Actions to take:
A – List the Japanese cities that the Japanese-study post says were visited during the ten-day trip.
B – Summarize the Japanese-study post in two sentences.
C – Update the Japanese-study post from "You can also" through "they just said).", writing "stop" in place of "pause".

Document extract:
++++++++++++++++++++

Even though I no longer use the cloze deleted deck, I still use this to sort the single word → sample sentence cards so that the sample sentences themselves come in a sensible order.
This had actually been somewhat of a problem for me earlier. The context sentences wouldn’t be very useful if they just sounded like gibberish to me. Now they’re pretty much always understandable and help reinforce the word!
This autumn I had a period of a month or two when I’d watch japanese-subbed movies and anime every single day. I used a VPN to get access to the Japanese Netflix archive and was completely taken aback by just how much stuff was there!
This can be kind of a refreshing break from more intense studies… you can focus less on getting everything perfect and instead just be content with understanding what you can and getting the gist of the story.
You can also rewind and/or pause if you really need to. Especially the Netflix versions that have the 10-second rewind feature is useful for this. (Android, for whatever reason only has the 30-second rewind which is way too much if you just missed something they just said).
Eventually this started to feel like chore so I stopped doing it for now,
I Also Went to Japan
Separate from all this, during easter I also went to Japan with my then 11-year old son (I hope to bring my then 6-year-old daughter next time too, but she got cold feet and we decided maybe it’ll be easier when she’s older).
We were there for ten days and visited Tokyo, Osaka, Hiroshima and Fukuoka. Going between each city by bullet train.
Before going I was worried that I wouldn’t get to use any of my Japanese, but this was of course pure folly! Within an hour of landing I was lost and confused in the Tokyo subway and had no idea how to get to the next train, so I had to ask one of the other people waiting at the station. He was super helpful and even walked us to the correct ticket gate!
This would probably had been a lot more difficult if all I had known was English! (I learned this from experience at the Beijing airport actually… not knowing Chinese I was very limited in who I could ask for help, even among the staff).
Listening comprehension still being my weakest skill did make it frustrating sometimes, especially when ordering food. (Two staff members at a yakiniku place tried in vain to explain to me that I needed to pay for a drink and not just get water in order to get the all-you-can-eat-buffet. Eventually another diner managed to explain it in simple enough Japanese for me to understand!)
This made me realize that I should put even more time into listening practice when I get home!
Nevertheless, being able to just ask people for directions and ask where the toilet is was extremely useful. And I was still able to use my Japanese to buy a JR card as well as get directions to the airport for the home travel even though both google maps and hyperdia.jp lied to me (although a poor station attendant had to leave his post and go to the ticket machine with me at one point).

++++++++++++++++++++

Supplied records:
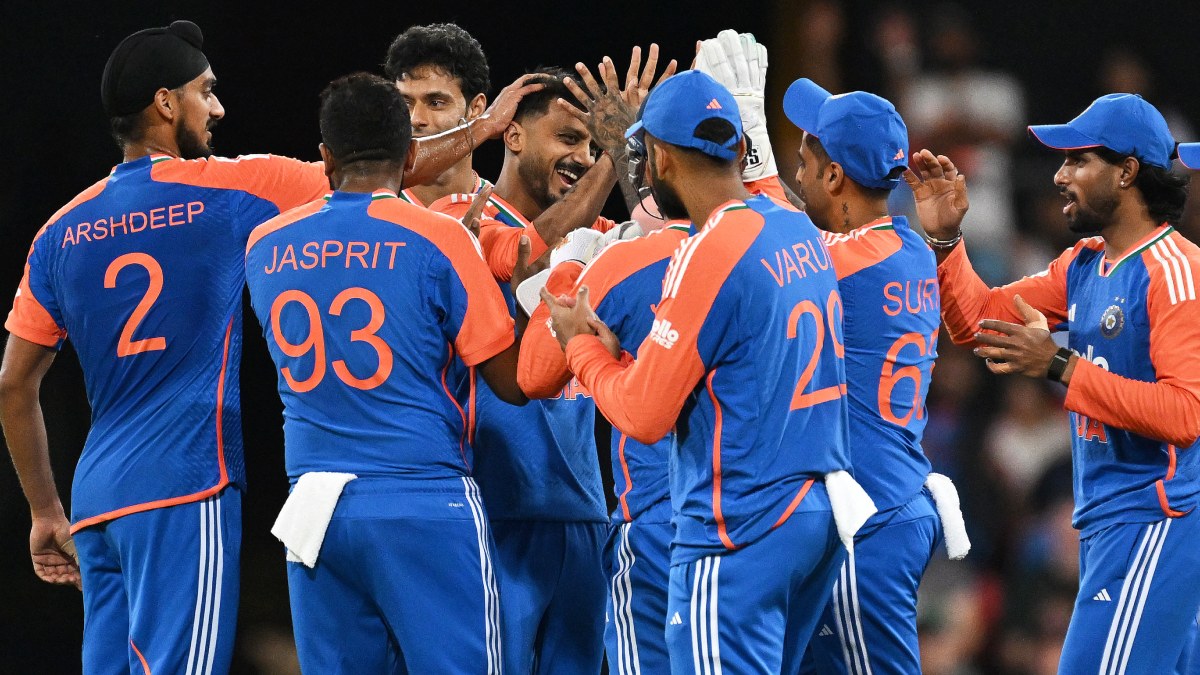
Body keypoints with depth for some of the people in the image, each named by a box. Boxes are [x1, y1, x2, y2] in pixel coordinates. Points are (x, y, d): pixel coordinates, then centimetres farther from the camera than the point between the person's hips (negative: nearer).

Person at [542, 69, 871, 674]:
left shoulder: (709, 254, -15)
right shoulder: (801, 232, 10)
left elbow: (643, 417, -12)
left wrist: (581, 345, 5)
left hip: (741, 528, -9)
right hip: (820, 512, 9)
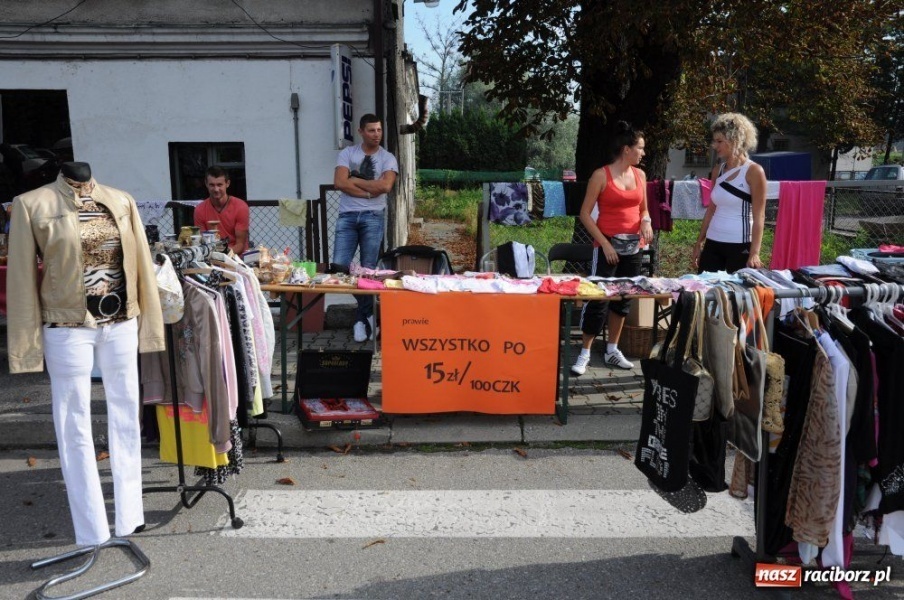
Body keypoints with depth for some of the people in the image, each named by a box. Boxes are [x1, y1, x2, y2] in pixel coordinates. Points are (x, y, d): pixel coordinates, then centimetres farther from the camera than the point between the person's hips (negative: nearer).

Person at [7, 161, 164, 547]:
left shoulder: (121, 201, 4)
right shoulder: (32, 205, -5)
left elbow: (141, 264, 7)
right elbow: (22, 280, -4)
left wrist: (150, 324, 6)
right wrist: (27, 346, -6)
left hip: (121, 324, 4)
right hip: (68, 330, -3)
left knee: (125, 419, 12)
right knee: (76, 428, 5)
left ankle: (129, 516, 27)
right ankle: (92, 533, 16)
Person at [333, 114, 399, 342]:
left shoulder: (388, 158, 7)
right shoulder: (347, 153, 9)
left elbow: (385, 186, -11)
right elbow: (339, 182, -6)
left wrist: (355, 180, -5)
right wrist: (369, 191, -7)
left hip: (373, 217, -1)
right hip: (347, 216, 1)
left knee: (368, 269, 0)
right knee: (339, 266, -8)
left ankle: (363, 317, 12)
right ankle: (366, 310, 11)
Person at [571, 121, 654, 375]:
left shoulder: (640, 175, 9)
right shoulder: (601, 175, -8)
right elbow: (585, 214, -8)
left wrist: (646, 221, -4)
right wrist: (604, 243, -14)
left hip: (633, 247, 6)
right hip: (608, 245, -6)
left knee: (623, 298, 11)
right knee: (598, 298, -7)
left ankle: (612, 350, 22)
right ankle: (585, 353, 3)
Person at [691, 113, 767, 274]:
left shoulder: (754, 171, -8)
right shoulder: (718, 170, 9)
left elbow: (759, 217, -11)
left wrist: (754, 253, -18)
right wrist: (699, 243, 14)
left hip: (739, 245, -6)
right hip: (712, 243, 6)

++++++++++++++++++++

Task answers:
A – Tokyo, Osaka, Hiroshima, Fukuoka

B – The writer still sorts single-word cards so their sample sentences come in a sensible order, and spent a month or two watching Japanese-subbed movies and anime daily through Japanese Netflix before it started to feel like a chore. On a ten-day Easter trip to Japan with an 11-year-old son, the writer found Japanese extremely useful for asking directions and buying a JR card, though weak listening comprehension made things like ordering food frustrating.

C –
You can also rewind and/or stop if you really need to. Especially the Netflix versions that have the 10-second rewind feature is useful for this. (Android, for whatever reason only has the 30-second rewind which is way too much if you just missed something they just said).